With its protective orders for handling sensitive business information now set, the FCC this week asked Charter, Time Warner Cable and Bright House for a raft of information related to their proposed merger, including contracts, e-mails, and spread sheets.
The FCC was holding off on the request until it voted out the protective orders on how to handle sharing some of that information with third parties, including competitors and public interest groups.
"[W]e require additional information, documents, and clarifications of certain matters discussed in the applications and other information submitted to the Commission," Media Bureau Chief Bill Lake wrote in a letter to each of the companies.
The FCC wants to drill down on a host of issues, including New Charter's plans for expanding Wi-Fi hotspots, and for boosting Time Warner Cable and Bright House baseline broadband speeds, as well as lots of questions about over-the-top video.

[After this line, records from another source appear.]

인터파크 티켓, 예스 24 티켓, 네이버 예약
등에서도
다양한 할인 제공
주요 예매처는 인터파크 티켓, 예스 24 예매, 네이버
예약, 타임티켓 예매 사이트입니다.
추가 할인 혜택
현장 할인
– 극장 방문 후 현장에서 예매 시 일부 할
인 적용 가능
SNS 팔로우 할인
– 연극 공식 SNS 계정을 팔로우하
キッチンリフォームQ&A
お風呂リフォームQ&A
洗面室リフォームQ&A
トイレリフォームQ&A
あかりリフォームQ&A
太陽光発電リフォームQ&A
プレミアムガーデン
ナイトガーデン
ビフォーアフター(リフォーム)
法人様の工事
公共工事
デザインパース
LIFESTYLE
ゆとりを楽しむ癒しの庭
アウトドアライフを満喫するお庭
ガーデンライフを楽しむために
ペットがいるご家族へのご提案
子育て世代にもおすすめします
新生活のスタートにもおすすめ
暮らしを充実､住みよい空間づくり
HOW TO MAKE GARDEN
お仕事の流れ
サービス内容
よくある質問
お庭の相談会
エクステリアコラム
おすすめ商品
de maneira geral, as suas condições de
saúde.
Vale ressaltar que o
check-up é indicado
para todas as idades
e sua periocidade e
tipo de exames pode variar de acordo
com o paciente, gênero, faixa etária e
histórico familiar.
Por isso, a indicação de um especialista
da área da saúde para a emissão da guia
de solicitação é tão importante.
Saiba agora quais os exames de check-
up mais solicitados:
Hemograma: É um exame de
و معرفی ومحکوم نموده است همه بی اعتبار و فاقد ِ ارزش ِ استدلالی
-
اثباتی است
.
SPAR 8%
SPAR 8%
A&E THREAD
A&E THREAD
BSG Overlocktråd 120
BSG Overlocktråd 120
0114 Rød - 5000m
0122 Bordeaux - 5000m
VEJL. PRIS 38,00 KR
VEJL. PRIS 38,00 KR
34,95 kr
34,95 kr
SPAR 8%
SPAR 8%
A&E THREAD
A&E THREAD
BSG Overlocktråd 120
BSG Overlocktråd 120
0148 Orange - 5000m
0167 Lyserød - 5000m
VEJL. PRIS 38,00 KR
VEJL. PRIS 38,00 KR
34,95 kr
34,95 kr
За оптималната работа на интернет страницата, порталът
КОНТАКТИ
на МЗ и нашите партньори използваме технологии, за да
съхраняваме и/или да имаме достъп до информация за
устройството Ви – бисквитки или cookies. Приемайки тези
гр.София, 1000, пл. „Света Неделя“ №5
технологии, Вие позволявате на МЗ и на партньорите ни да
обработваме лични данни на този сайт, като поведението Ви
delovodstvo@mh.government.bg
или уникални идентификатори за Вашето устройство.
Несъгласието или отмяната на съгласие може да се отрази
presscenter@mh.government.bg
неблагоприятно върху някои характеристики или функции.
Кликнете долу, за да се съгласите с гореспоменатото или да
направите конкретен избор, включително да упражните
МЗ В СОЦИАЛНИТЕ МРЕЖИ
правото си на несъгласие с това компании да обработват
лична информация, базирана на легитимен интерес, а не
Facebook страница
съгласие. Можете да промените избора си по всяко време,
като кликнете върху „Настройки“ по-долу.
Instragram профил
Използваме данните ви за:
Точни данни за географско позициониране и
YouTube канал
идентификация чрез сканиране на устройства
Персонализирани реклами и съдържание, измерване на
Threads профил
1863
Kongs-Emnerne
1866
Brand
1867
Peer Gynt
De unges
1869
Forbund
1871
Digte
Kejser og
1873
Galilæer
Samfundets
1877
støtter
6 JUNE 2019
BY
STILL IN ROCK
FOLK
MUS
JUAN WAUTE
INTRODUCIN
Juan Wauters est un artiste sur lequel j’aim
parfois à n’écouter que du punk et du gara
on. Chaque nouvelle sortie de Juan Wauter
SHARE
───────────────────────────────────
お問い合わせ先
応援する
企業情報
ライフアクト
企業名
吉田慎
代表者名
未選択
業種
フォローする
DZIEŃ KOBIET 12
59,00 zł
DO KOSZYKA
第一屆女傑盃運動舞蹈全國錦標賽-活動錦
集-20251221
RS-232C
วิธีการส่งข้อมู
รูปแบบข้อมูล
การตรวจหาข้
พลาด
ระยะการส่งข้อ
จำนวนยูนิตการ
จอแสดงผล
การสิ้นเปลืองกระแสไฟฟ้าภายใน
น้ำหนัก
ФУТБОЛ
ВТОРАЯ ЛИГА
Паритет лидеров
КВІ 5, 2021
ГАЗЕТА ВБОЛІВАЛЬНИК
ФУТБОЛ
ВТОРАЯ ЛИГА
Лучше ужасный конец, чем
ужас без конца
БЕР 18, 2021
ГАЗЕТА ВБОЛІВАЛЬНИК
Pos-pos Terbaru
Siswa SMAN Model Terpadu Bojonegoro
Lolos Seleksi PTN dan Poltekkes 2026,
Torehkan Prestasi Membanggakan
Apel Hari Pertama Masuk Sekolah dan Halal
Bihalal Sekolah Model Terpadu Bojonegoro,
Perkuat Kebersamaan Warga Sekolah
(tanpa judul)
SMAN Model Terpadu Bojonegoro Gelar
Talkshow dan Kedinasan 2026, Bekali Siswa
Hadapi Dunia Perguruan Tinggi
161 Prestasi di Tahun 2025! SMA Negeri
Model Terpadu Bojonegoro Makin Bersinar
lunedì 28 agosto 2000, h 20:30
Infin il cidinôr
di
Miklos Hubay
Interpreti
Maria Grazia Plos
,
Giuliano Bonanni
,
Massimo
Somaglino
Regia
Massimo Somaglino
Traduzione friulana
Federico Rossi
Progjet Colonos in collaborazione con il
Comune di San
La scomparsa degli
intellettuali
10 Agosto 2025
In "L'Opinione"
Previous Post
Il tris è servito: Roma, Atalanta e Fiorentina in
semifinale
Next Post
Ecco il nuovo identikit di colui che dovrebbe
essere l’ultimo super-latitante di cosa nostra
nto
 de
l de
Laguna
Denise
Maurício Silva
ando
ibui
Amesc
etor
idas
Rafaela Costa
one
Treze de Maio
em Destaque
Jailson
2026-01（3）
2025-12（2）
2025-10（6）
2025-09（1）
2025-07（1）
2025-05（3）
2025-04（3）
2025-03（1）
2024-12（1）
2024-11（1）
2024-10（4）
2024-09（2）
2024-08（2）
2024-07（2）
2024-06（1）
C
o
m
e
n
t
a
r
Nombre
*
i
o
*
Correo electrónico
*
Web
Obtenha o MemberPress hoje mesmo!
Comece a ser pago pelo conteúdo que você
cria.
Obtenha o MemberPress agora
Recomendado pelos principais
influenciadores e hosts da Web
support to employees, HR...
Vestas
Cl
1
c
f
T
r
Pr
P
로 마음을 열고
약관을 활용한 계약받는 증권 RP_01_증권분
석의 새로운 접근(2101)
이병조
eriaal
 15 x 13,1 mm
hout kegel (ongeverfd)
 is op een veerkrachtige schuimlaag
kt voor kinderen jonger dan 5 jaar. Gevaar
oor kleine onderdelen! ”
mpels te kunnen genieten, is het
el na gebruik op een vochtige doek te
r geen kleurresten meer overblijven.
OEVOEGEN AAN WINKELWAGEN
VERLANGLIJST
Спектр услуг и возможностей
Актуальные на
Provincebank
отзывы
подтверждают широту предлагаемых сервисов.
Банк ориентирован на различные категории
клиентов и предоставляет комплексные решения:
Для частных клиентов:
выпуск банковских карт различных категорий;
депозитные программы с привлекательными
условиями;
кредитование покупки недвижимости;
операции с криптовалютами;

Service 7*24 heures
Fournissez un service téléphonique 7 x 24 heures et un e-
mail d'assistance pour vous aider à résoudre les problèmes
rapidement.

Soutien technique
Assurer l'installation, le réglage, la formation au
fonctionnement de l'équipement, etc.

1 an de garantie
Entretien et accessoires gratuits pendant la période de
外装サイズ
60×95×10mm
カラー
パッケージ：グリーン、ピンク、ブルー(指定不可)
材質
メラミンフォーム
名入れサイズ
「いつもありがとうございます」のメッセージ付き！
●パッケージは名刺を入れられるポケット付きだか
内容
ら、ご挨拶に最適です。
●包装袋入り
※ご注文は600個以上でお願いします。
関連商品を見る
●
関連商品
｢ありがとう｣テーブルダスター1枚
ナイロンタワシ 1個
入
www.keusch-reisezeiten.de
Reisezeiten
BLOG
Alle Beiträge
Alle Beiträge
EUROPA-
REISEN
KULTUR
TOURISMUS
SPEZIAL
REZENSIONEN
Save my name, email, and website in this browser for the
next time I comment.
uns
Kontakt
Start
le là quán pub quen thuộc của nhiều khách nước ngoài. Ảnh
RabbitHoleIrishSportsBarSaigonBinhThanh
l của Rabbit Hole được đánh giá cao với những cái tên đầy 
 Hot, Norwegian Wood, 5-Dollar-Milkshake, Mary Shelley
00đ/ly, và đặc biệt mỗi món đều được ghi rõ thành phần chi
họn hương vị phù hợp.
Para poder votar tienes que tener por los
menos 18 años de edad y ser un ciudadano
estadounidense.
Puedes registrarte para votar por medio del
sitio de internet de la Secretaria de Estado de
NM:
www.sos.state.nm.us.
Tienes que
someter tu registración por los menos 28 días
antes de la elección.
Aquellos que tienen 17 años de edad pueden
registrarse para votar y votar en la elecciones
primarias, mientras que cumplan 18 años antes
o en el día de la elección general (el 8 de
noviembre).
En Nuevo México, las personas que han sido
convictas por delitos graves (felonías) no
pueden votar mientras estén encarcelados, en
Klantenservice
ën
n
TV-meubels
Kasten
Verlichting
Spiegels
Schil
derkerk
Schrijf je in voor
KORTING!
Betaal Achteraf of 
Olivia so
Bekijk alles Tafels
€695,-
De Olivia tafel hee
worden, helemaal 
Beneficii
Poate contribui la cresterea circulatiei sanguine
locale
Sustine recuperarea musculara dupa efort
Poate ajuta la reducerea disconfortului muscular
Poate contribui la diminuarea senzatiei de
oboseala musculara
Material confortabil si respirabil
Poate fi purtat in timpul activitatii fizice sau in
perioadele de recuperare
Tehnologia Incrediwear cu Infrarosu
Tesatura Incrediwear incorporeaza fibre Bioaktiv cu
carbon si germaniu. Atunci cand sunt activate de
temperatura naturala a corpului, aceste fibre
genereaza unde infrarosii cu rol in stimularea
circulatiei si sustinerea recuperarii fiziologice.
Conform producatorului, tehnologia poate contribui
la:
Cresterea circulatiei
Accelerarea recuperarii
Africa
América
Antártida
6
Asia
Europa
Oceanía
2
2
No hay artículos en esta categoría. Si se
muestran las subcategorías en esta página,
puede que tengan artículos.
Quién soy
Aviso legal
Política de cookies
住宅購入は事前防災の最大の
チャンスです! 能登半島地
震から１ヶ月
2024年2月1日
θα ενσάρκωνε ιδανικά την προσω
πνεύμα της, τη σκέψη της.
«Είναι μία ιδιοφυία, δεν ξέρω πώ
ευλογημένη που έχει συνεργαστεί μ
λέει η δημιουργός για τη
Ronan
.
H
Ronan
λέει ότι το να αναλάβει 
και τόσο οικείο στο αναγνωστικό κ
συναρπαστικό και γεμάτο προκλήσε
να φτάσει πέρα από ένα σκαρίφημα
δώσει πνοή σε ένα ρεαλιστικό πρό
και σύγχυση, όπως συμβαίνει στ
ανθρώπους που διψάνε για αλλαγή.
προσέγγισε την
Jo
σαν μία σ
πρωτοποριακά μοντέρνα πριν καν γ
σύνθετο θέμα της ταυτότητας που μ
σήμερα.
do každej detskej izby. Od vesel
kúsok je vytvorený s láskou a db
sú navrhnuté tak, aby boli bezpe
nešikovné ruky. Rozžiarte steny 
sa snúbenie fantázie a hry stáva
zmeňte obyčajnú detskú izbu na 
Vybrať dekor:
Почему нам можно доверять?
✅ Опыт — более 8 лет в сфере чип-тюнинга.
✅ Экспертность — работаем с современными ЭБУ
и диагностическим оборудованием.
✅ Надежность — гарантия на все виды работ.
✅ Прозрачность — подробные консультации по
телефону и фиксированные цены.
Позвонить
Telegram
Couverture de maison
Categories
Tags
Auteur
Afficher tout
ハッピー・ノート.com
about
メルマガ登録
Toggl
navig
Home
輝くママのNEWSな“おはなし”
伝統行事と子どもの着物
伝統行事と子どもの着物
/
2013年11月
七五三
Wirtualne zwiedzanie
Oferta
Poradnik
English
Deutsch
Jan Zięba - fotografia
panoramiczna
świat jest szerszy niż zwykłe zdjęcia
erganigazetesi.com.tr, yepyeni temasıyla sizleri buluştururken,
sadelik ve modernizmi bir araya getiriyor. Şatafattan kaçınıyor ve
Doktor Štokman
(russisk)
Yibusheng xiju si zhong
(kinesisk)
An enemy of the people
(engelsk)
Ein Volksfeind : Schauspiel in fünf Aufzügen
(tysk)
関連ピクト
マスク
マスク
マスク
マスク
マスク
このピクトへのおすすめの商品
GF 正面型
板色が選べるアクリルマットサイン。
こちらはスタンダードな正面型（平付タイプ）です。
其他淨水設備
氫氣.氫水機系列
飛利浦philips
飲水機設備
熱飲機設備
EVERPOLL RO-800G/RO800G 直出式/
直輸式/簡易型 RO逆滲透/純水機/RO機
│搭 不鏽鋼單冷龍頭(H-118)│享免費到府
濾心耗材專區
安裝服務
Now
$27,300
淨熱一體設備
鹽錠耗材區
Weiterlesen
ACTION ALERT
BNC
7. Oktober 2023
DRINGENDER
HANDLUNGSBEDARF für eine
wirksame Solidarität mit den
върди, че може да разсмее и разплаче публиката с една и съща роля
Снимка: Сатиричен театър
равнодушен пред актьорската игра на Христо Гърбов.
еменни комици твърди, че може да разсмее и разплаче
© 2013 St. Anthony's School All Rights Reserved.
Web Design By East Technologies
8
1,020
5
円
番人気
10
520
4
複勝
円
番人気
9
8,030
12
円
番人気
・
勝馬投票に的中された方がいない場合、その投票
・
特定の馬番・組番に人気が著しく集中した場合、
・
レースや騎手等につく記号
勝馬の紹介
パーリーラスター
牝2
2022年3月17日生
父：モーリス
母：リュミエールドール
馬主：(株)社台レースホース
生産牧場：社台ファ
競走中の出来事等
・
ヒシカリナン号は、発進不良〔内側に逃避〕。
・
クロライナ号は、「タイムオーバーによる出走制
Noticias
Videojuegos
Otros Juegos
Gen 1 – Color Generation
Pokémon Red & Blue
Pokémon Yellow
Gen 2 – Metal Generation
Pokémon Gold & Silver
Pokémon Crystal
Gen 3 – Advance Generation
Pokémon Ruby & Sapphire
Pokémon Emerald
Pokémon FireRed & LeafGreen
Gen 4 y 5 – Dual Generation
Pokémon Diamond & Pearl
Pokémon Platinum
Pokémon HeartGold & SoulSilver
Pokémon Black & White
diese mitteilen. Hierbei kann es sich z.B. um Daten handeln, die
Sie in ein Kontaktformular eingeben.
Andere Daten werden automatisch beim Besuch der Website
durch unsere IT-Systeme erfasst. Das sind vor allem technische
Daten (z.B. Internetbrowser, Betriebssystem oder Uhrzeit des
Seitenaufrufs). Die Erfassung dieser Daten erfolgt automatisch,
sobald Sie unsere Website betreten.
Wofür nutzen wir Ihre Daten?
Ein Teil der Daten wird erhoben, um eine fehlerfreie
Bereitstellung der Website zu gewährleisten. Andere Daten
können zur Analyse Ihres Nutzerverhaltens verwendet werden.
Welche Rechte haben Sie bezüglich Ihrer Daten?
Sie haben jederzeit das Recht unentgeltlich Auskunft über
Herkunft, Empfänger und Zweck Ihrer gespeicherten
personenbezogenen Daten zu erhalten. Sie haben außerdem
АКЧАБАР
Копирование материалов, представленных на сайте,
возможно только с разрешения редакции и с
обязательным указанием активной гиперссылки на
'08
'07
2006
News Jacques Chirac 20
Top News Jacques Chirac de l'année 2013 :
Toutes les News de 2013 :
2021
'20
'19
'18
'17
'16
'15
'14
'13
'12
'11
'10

It also asks the company to defend its interconnection practices, including providing paid peering agreements and communications with Netflix, Cogent, Level 3, Akamai, Limelight and Google pertaining to their interconnection negotiations. It also wants the company to defend its assertion that New Charter would be willing to promote OVDS because it was in the company's interest.
The FCC wants to know when Charter adopted bandwidth usage caps, when it dropped them, and why.
There are requests for info on carriage of regional sports networks, plans for set-top boxes and allowing use of third-party aps on the boxes. The bureau asks for in of on how they will insure that John Malone, Liberty Broadband, and Advance/Newhouse will not protect their stake in New Charter by withholding programming from traditional or over-the-top competitors.
And those are just some of the 35 pages worth of information the FCC says it wants. That may not be the end of it, either. "If necessary, we will follow up with additional requests for information and documents," the FCC said.
The bureau has given the companies until Oct. 13 to provide the information.